Methods: Microsatellite markers were used to genotype peripheral and placental malaria infections in an observational cohort in Blantyre, Malawi. Genotypes were compared to determine the timing of infections that sequester in the placenta. The effects of SP-IPT and artemether-lumefantrine as curative treatment were also evaluated by assessing the occurrence of peripheral infections or matching genotypes between peripheral and placental parasites following treatment.
Results: Genotypes from 92 peripheral samples prior to delivery, 26 peripheral samples at delivery, and 29 placental samples were compared. Thirty percent of women with genotyped parasites in their placentas that had peripheral infections detected during pregnancy had matching peripheral-placental genotypes. Matching genotypes were not associated with gestational age and occurred from 13 to 39 weeks. Among women with more than one genotyped peripheral infection during pregnancy, 80 % had persistent infection with the same genotype while the remaining were new infections. Among infections treated with SP or artemether-lumefantrine, 28/84 (33 %) and 9/56 (16 %) had infection detected after treatment, respectively. Recrudescent infections were detected after both treatments and occurred up to 76 days after treatment. Women treated with SP-IPT and artemether-lumefantrine had genotypes matching treated infections detected in the placenta.

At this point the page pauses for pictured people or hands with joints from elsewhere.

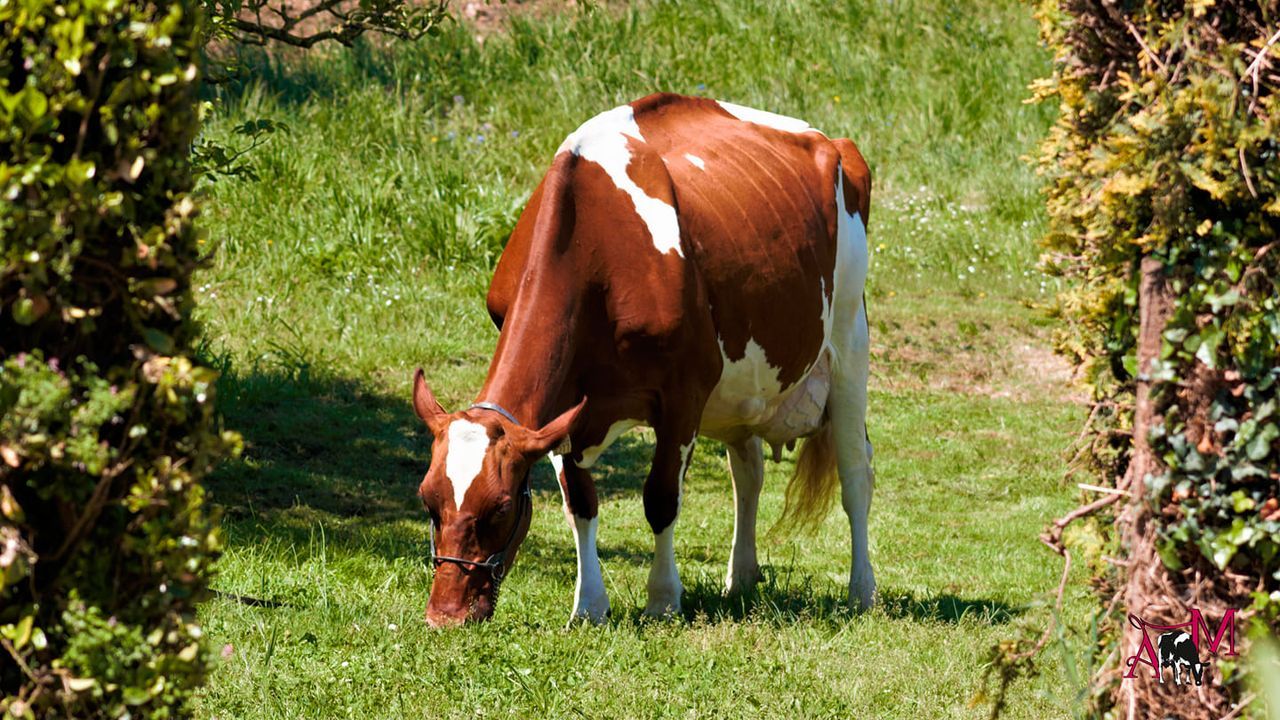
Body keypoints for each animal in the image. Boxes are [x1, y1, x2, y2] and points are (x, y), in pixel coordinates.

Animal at [412, 93, 874, 627]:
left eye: (501, 508)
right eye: (428, 501)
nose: (445, 615)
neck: (596, 245)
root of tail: (831, 141)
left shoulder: (684, 393)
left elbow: (661, 498)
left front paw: (663, 599)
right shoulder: (564, 405)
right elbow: (580, 503)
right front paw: (588, 606)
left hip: (848, 338)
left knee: (856, 472)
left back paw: (862, 591)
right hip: (745, 389)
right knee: (748, 475)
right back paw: (741, 577)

Conclusions: Placental malaria can occur at any time during pregnancy. In the context of late enrollment in antenatal care, interventions that protect all women of childbearing age and throughout pregnancy are needed. Currently used medications do not always clear peripheral or placental infections. The ability of anti-malarial drugs to prevent or clear placental infections should be considered in the development of future interventions.
Keywords: Artemether–lumefantrine; Genotyping; Intermittent preventive treatment; Malaria in pregnancy; Microsatellite markers; Molecular epidemiology; Placental malaria; Submicroscopic; Sulfadoxine–pyrimethamine.